◆ **The problem**
Your answer must be an exact copy of the records below, with every picture left out.

◆ **Records for the exercise**
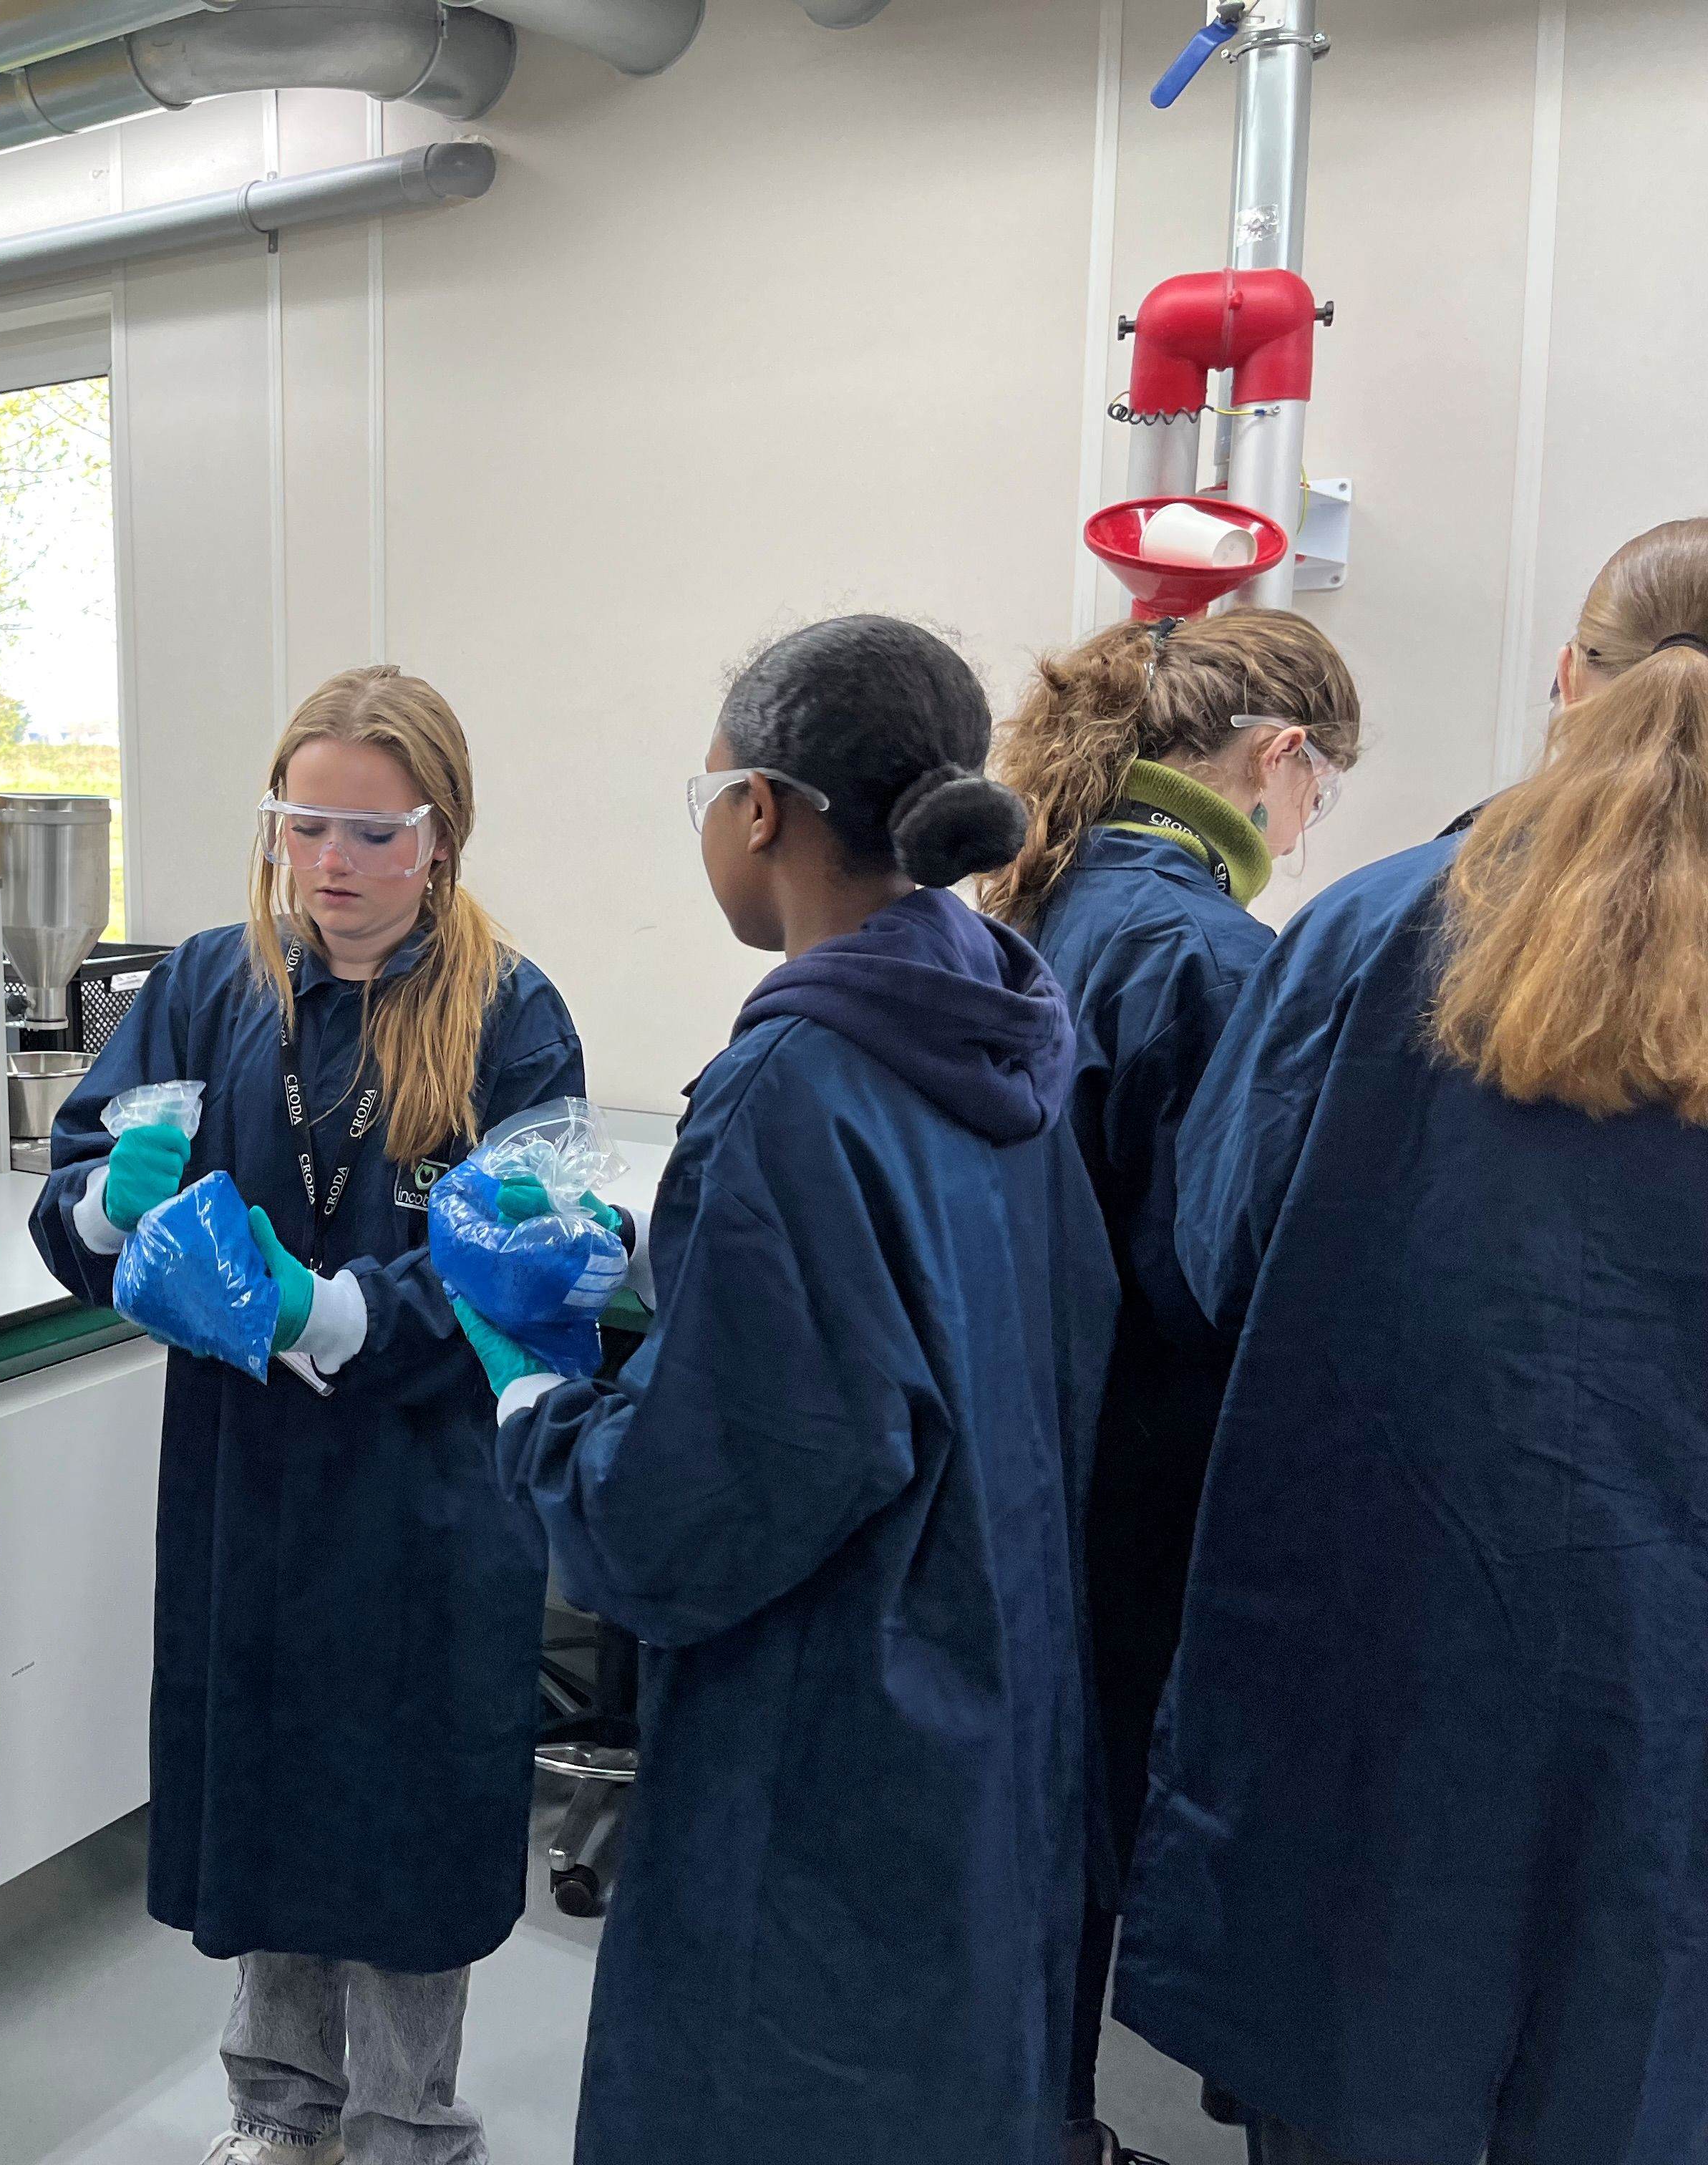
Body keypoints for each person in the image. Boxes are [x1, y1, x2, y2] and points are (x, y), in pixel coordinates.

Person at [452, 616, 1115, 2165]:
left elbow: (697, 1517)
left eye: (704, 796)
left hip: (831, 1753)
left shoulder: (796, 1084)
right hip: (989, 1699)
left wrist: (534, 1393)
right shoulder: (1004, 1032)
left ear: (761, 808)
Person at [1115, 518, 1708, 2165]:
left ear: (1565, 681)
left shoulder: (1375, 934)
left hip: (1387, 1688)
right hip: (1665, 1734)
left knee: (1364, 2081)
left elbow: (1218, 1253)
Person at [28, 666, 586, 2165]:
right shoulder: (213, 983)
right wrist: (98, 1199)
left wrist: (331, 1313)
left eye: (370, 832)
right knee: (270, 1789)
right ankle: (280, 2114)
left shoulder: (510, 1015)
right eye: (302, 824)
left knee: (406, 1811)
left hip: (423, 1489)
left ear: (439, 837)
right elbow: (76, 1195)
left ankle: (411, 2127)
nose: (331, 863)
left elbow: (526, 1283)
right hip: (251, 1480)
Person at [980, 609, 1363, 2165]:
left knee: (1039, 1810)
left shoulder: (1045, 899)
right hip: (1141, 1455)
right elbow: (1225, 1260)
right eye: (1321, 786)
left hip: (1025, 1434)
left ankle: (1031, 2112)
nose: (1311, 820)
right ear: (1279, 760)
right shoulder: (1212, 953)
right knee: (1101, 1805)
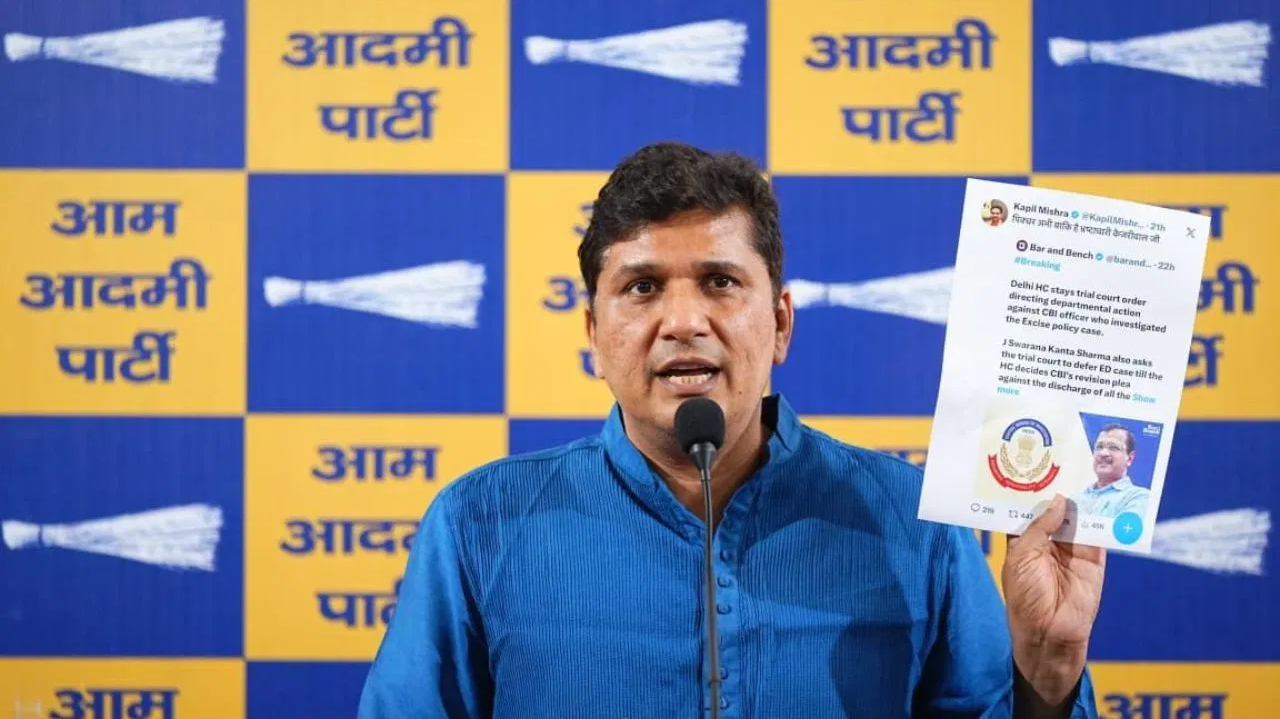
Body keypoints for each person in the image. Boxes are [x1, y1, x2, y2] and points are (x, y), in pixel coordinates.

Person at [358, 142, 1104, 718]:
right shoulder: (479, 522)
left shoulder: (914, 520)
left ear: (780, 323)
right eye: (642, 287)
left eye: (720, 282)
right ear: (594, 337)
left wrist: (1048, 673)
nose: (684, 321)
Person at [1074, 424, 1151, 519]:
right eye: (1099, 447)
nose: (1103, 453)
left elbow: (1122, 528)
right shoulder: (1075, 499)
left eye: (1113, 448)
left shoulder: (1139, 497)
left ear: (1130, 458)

◆ **Written solution**
Body keypoints for each person in the image. Boxes are [x1, y1, x2, y2] and points are (x, y), in pixel coordinates.

Person at [452, 616, 1115, 2165]:
left elbow: (697, 1517)
left eye: (704, 796)
left hip: (831, 1753)
left shoulder: (796, 1084)
right hip: (989, 1699)
left wrist: (534, 1393)
right shoulder: (1004, 1032)
left ear: (761, 808)
Person at [1115, 518, 1708, 2165]:
left ear: (1565, 681)
left shoulder: (1375, 934)
left hip: (1387, 1688)
right hip: (1665, 1734)
left knee: (1364, 2081)
left elbow: (1218, 1253)
Person at [28, 666, 586, 2165]:
right shoulder: (213, 983)
right wrist: (98, 1199)
left wrist: (331, 1313)
left eye: (370, 832)
right knee: (270, 1789)
right ankle: (280, 2114)
left shoulder: (510, 1015)
right eye: (302, 824)
left knee: (406, 1811)
left hip: (423, 1489)
left ear: (439, 837)
right elbow: (76, 1195)
left ankle: (411, 2127)
nose: (331, 863)
left elbow: (526, 1283)
right hip: (251, 1480)
Person at [980, 609, 1363, 2165]:
left knee: (1039, 1810)
left shoulder: (1045, 899)
right hip: (1141, 1455)
right elbow: (1225, 1260)
right eye: (1321, 786)
left hip: (1025, 1434)
left ankle: (1031, 2112)
nose: (1311, 820)
right ear: (1279, 760)
right shoulder: (1212, 953)
right knee: (1101, 1805)
Body keypoints for each person in the image. Boxes are [x1, y1, x2, y2] and points are (x, y), in pixel coordinates.

Person at [358, 142, 1104, 718]:
right shoulder: (479, 522)
left shoulder: (914, 520)
left ear: (780, 323)
right eye: (642, 287)
left eye: (720, 282)
right ear: (594, 337)
left wrist: (1048, 673)
nose: (684, 321)
Person at [1074, 424, 1151, 519]:
right eye: (1099, 447)
nose: (1103, 453)
left elbow: (1122, 528)
right shoulder: (1075, 499)
left eye: (1113, 448)
left shoulder: (1139, 497)
left ear: (1130, 458)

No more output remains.